Modification of release artefacts in transit	PyPI wheel/sdist; GHCR image	PyPI: PEP 740 Sigstore attestations. GHCR: cosign keyless signatures. SLSA-3 provenance attestations verifiable from `slsa-framework/slsa-verifier`.

Threat	Asset	Mitigation
Maintainer denies origin of a release	Released artefacts	Sigstore certificates tie each signature to a specific GitHub Actions workflow identity in the project repo. SLSA provenance documents the build.

Threat	Asset	Mitigation
Server logs leak sensitive request data	Server logs	Structured logging is best-effort; no PII is processed because the data is public legal text and incoming queries do not include user identifiers. Operators may add their own log scrubbing.
Stack traces in HTTP responses	HTTP API	FastAPI returns generic 500 responses for unexpected exceptions; detailed traces only in server logs.

Threat	Asset	Mitigation
Resource exhaustion from large queries	Server	No built-in rate limiting; deploy behind a reverse proxy with limits for network-exposed setups. Search uses bounded result sets.
Path traversal in `DATASET_PATH`	Server	Path is validated; only files under the resolved path are read.

Threat	Asset	Mitigation
Container runs as root	OCI image	The released image runs as UID 10001 (non-root).
Arbitrary code execution via malicious dataset	Server	Dataset parsing uses JSON, not pickle or eval. Schema validation rejects unexpected types.

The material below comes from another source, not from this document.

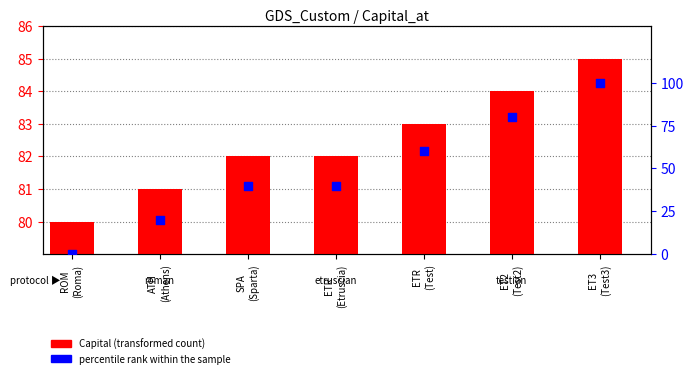

What are all the series names shown in the legend?

Capital (transformed count), percentile rank within the sample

The server has no authentication. Localhost-only or proxy-authenticated deployment is the assumed posture.
Generation pipeline pulls from public sources without TLS pinning beyond Python's default certificate validation. Compromise of an upstream certificate authority would not be detected by this project.

Reviewed: 2026-05-16 (Phase 3+4 close). Next review: at v1.1.0 or any architectural change affecting the MCP or HTTP surface.